Poland’s government said Tuesday it will redraw its proposed media advertising tax to make it fairer after it led to a media protest and condemnation from a coalition partner and critics abroad.
Independent media outlets suspended coverage for 24 hours last week in protest against the government’s proposal to tax advertising in the media and in cinemas.
The media companies say the tax would put many small news outlets out of business and undermine the freedom and variety of the country’s media landscape. They note they are already paying corporate tax from advertising and many other dues, while the government is generously subsidizing state-owned media.
Critics in the European Union and the United States have stressed the importance of freedom of speech and media in a democracy.
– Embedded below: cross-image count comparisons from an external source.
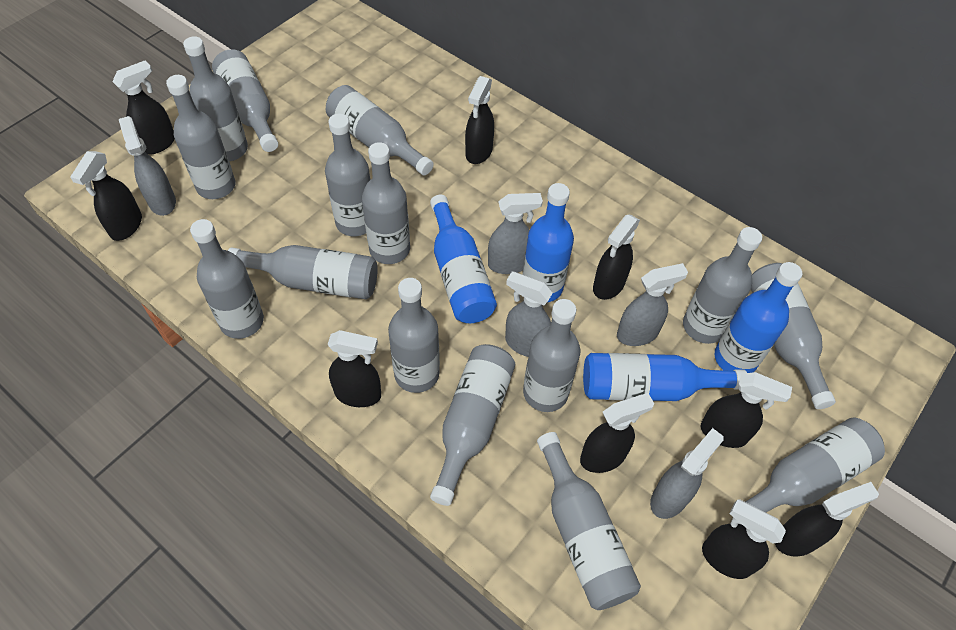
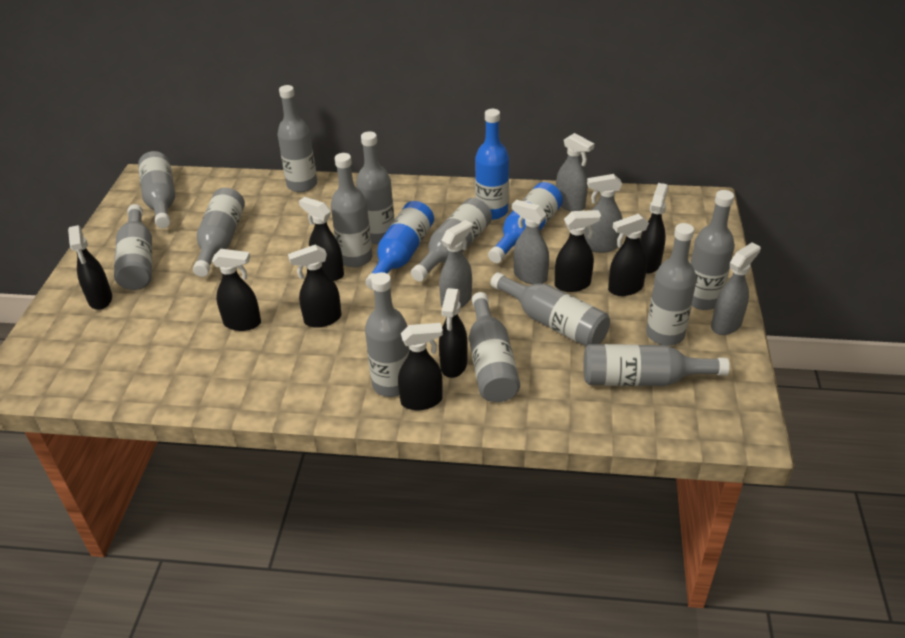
blue bottle: 4 -> 3
grey bottle: 15 -> 13

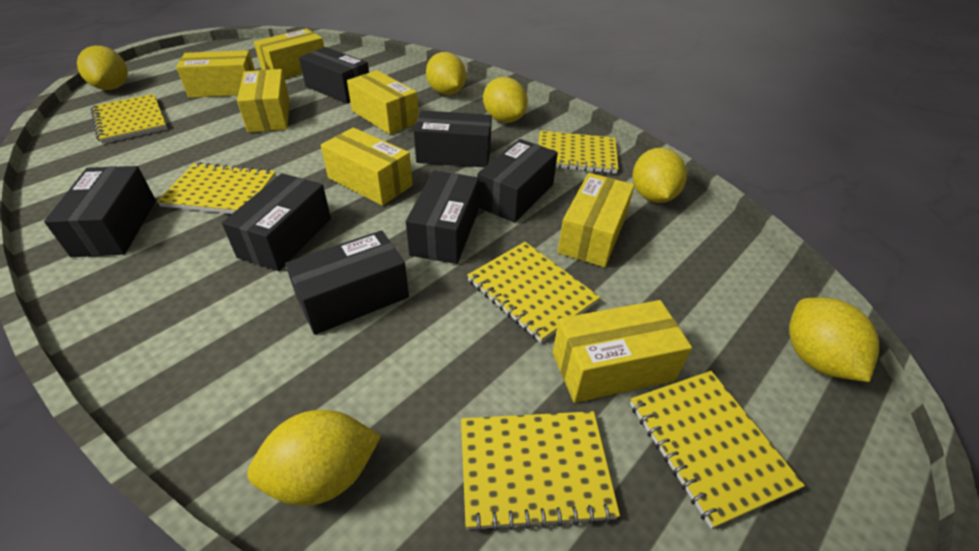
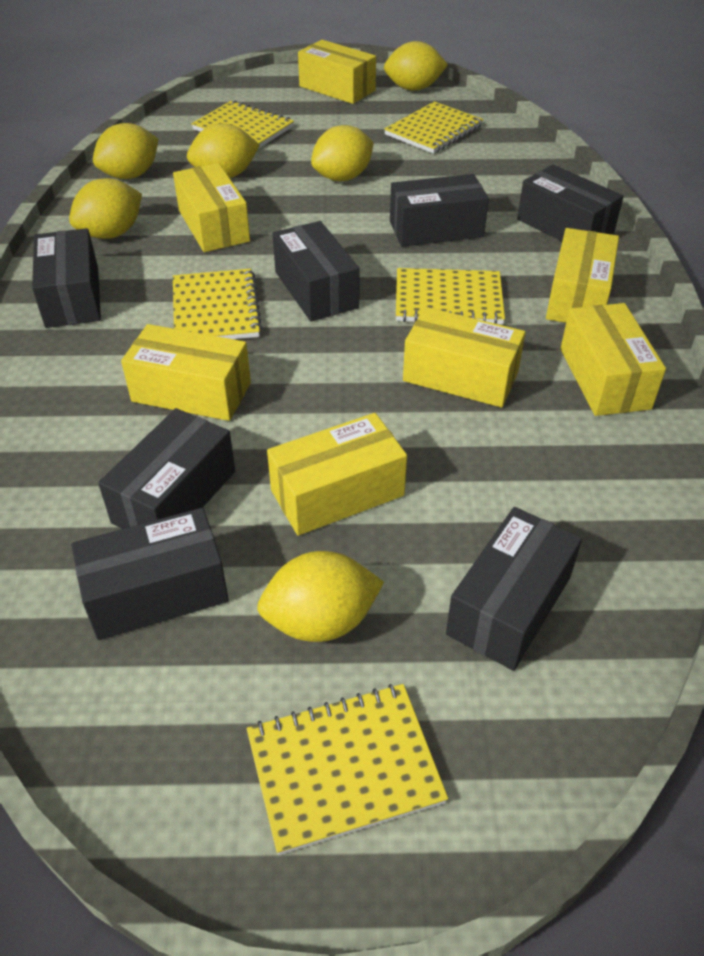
yellow notebook: 6 -> 5

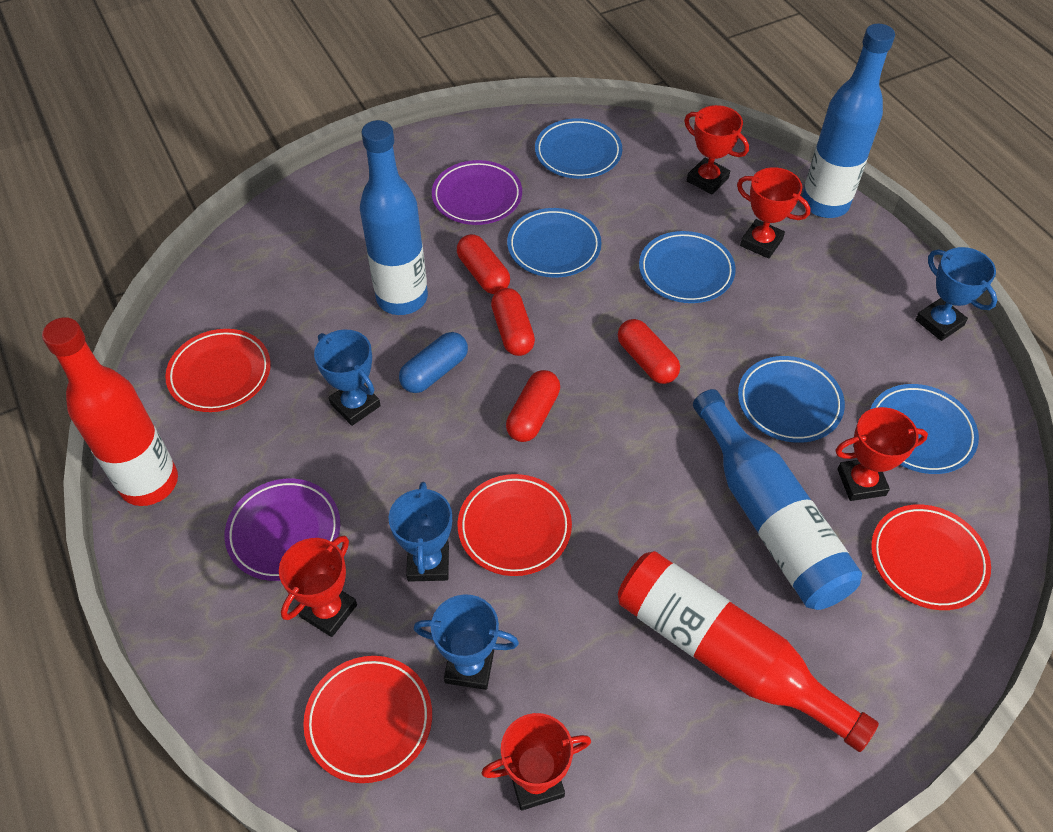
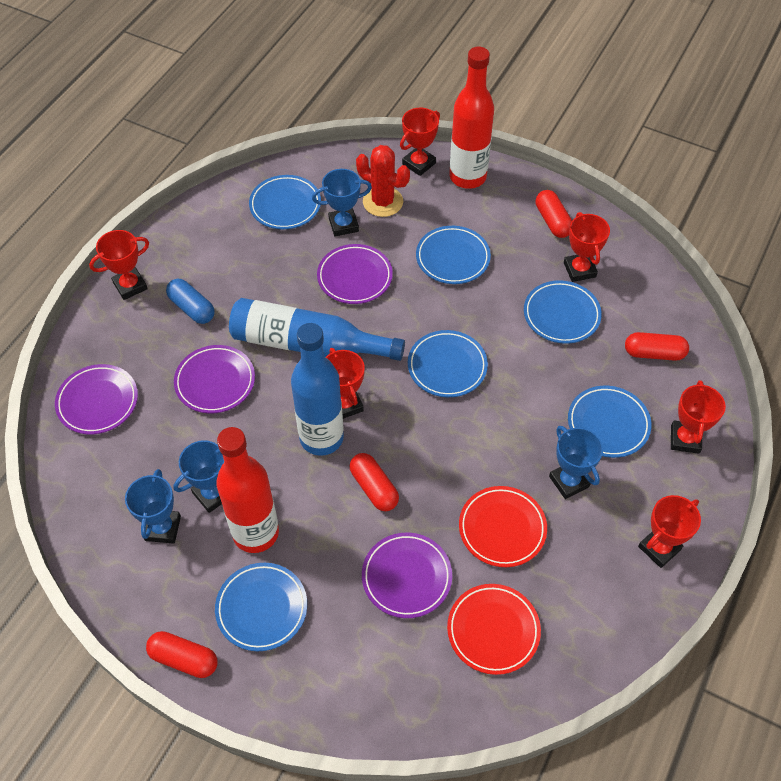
blue bottle: 3 -> 2
blue plate: 5 -> 6
purple plate: 2 -> 4
red cactus: 0 -> 1
red plate: 4 -> 2
red trophy: 5 -> 6

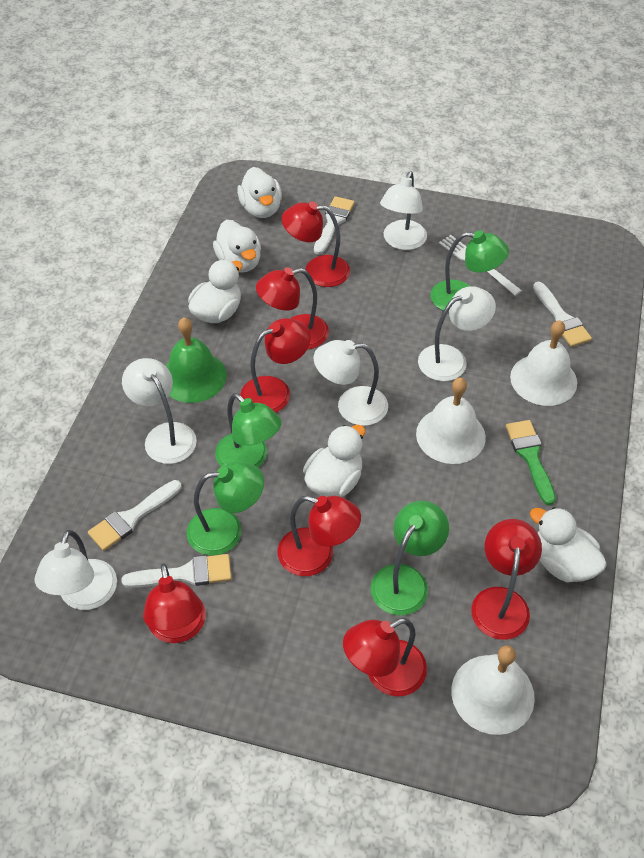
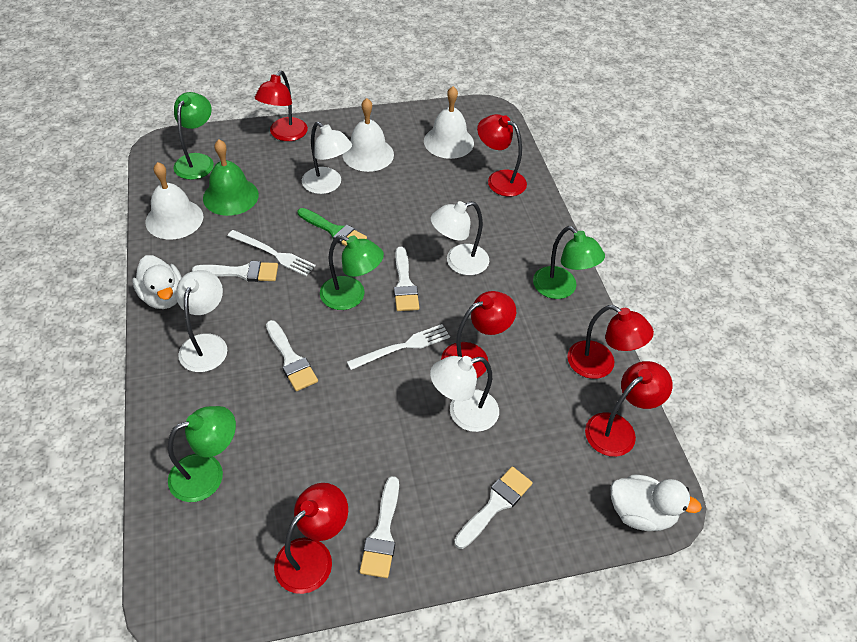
red lamp: 7 -> 6
white brush: 4 -> 5
white duck: 5 -> 2
white fork: 1 -> 2
white lamp: 5 -> 4

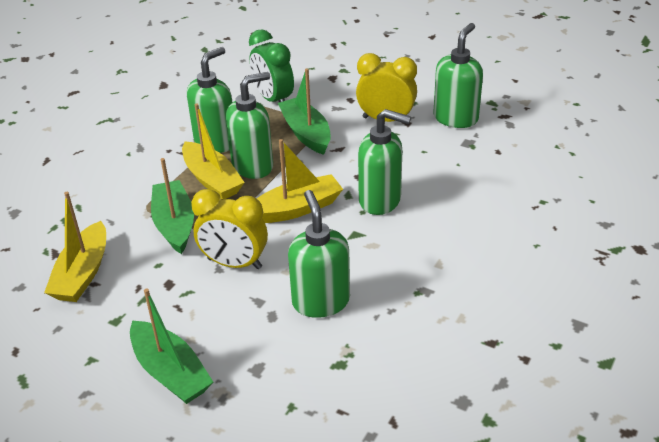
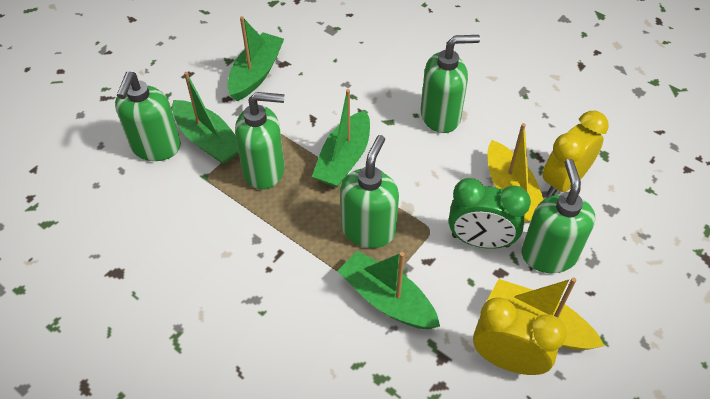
green boat: 3 -> 4
yellow boat: 3 -> 2

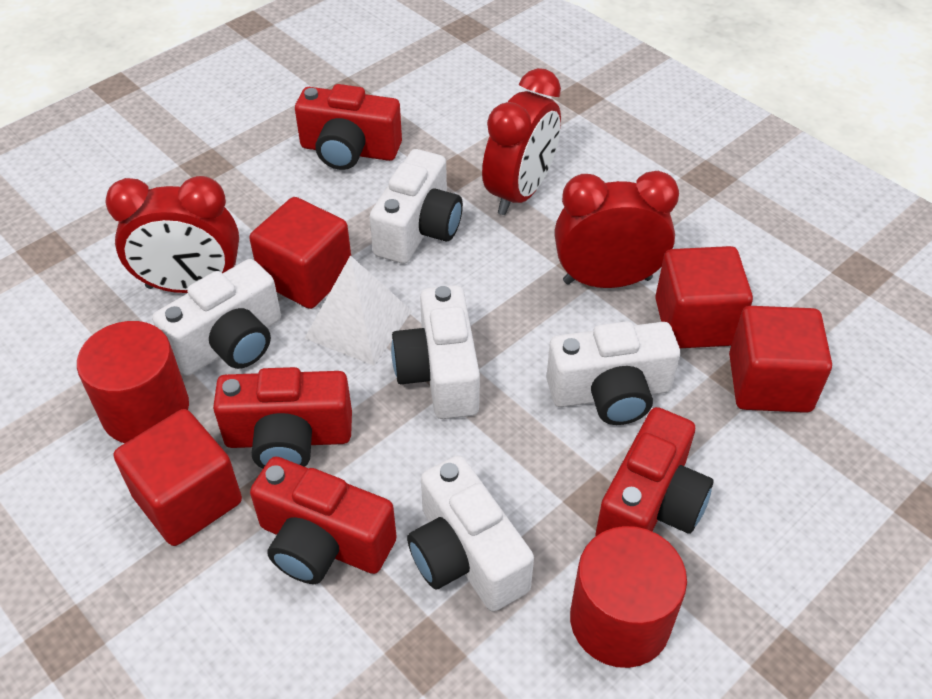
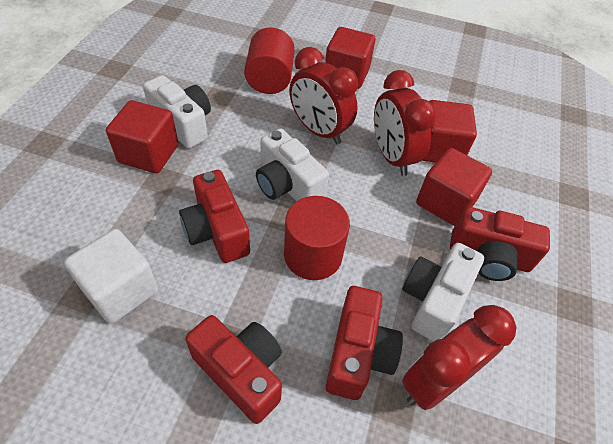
white camera: 5 -> 3
white cube: 0 -> 1
white pyramid: 1 -> 0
The proposal released earlier this month is in consultation stage through Tuesday and the government said it will take the criticism into account when it writes the draft bill. The government wants the new tax implemented July 1.
“We are reviewing all the suggestions made by various media groups and other interested parties and based on that a draft will be submitted that includes some of these remarks,” government spokesman Piotr Mueller said.
He claimed the proposal does not affect the small or regional media, but is directed at larger entities and “digital giants that often pay their tax dues in an unproportionate (low) way,” Mueller said.
A junior partner in the conservative coalition, the Agreement party, said last week it would not back the proposal in its current form, meaning the bill would not pass in parliament.
Prime Minister Mateusz Morawiecki has said the new tax is going to be progressive and fair.
The office of President Andrzej Duda, who has the right to veto legislation, said he will take a close look at the draft law when it is ready.
The government argues that its proposed “solidarity” tax would force giant companies like Google, Facebook, Apple and Amazon to pay their fair share of taxes. It says the tax, which is linked to the size of companies, would raise some 800 million zlotys ( $215 million) and provide funds for health care and culture at a time when the coronavirus pandemic has badly strained state finances.